Inner City Outings: A Tale Beyond Two Cities

Volunteers in the Great Lakes are spreading the conservation message within the region's bleakest neighborhoods. The Club's national Inner City Outings program acquaints low- income urban youth with the outdoors, and engenders self- confidence through guided excursions and skills training. Now in its 25th year, ICO has programs in Detroit, Cleveland, Grand Rapids and Chicago as well as 38 other U.S. cities.

"Initial reactions are always the most fun," said Southeast Michigan Group ICO Chair Bob Day, a Detroit resident and longtime ICO leader. "Some trails have wild berries, and many teenagers have never picked raspberries before and refuse to eat anything that's not in a can or box.

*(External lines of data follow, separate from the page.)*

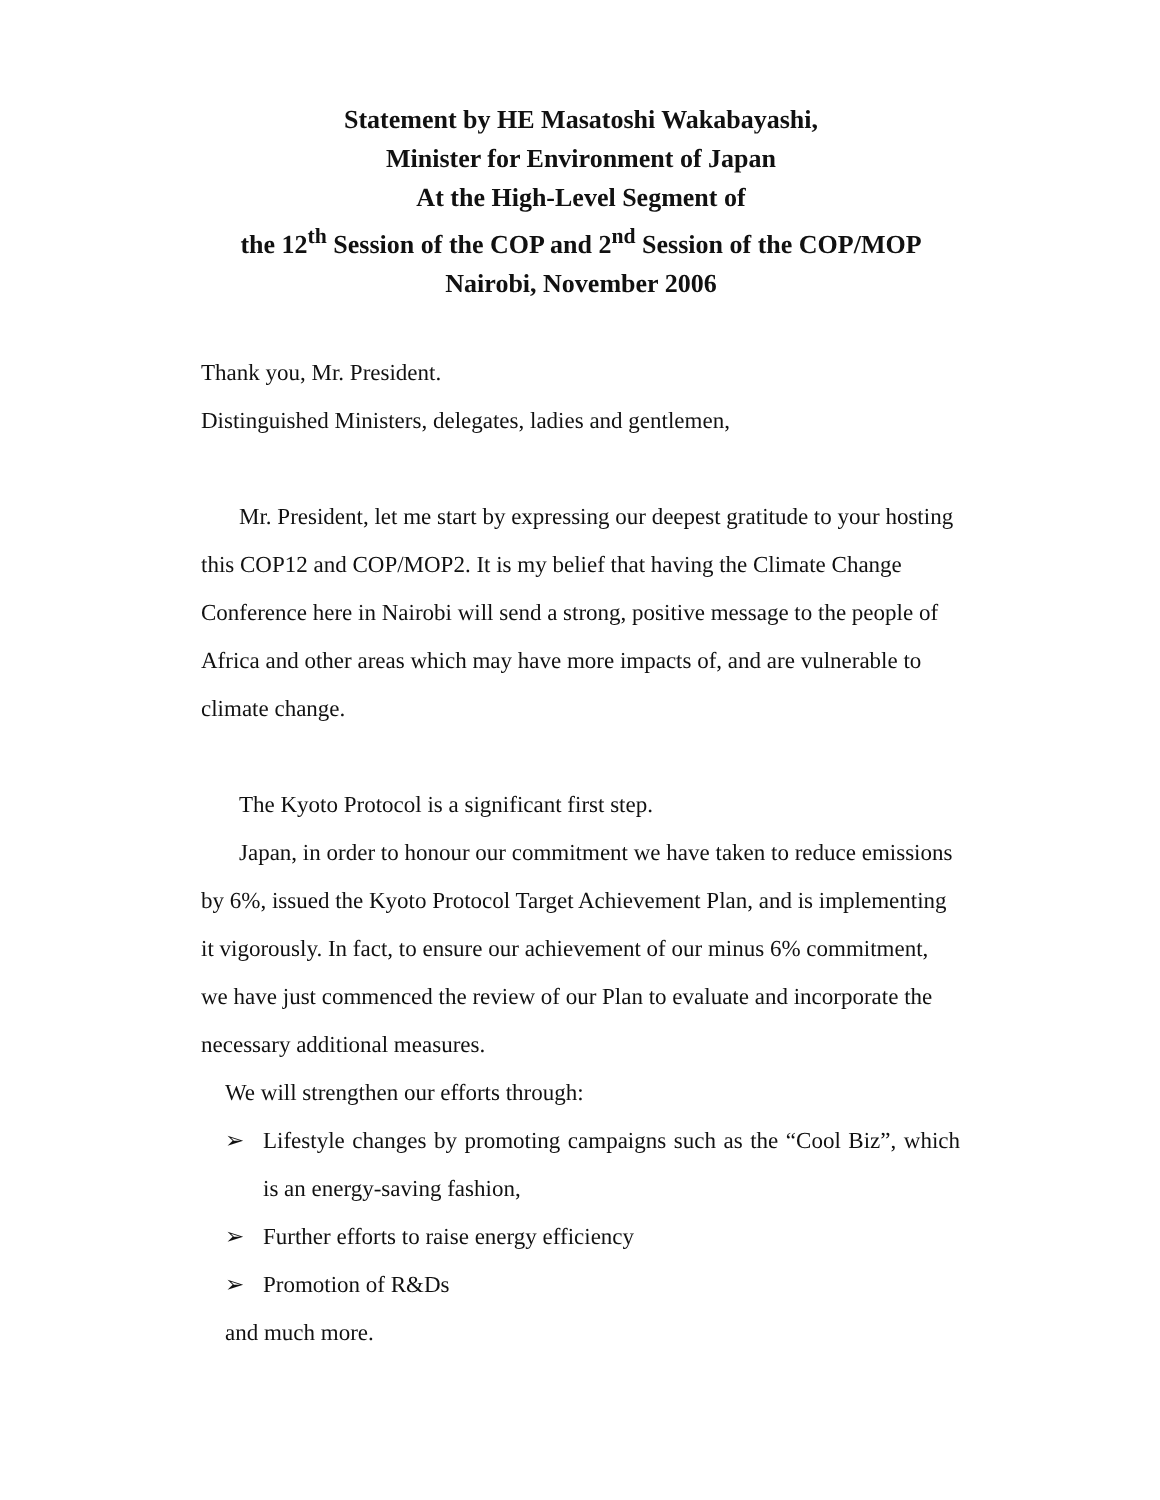Statement by HE Masatoshi Wakabayashi,
Minister for Environment of Japan
At the High-Level Segment of
the 12<sup>th</sup> Session of the COP and 2<sup>nd</sup> Session of the COP/MOP
Nairobi, November 2006
Thank you, Mr. President.
Distinguished Ministers, delegates, ladies and gentlemen,
Mr. President, let me start by expressing our deepest gratitude to your hosting this COP12 and COP/MOP2. It is my belief that having the Climate Change Conference here in Nairobi will send a strong, positive message to the people of Africa and other areas which may have more impacts of, and are vulnerable to climate change.
The Kyoto Protocol is a significant first step.
Japan, in order to honour our commitment we have taken to reduce emissions by 6%, issued the Kyoto Protocol Target Achievement Plan, and is implementing it vigorously. In fact, to ensure our achievement of our minus 6% commitment, we have just commenced the review of our Plan to evaluate and incorporate the necessary additional measures.
We will strengthen our efforts through:
➢ Lifestyle changes by promoting campaigns such as the “Cool Biz”, which is an energy-saving fashion,
➢ Further efforts to raise energy efficiency
➢ Promotion of R&Ds
and much more.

Thirty minutes later they find I haven't died from eating the berries and then I have a rough time keeping them out of the patch. "These kids live in public housing projects and have tough lives, but are bright and great to work with," Day emphasized. "Many of them have horrendous stories and self- confidence problems, but leave saying, 'Hey, I got through this - when are we going again?'"

Although most ICO Detroit trips are restricted to day excursions to local metropolitan parks, program leaders are pursuing broader approaches such as gardening projects in kids' own neighborhoods and coordinating outings with an inner-city high school science club. "A couple of the older kids want to be biologists," Day noted. "In fact, we're starting to see their questions stumping park naturalists." ICO national chairperson and volunteer Nancy Green said that her Cleveland group works with a variety of community agencies to lead canoeing, horseback riding, backpacking and swimming trips, and tries to complete one service project per year - such as creek restoration or picking up trash. "I feel there's almost as much impact on the adults," continued Green. "When we go overnight the kids' biggest fear is being in the dark, while for me, the idea of growing up in an atmosphere of gun violence is much more intimidating. Once we get over the cultural barrier, we find we have a lot more in common than we realized."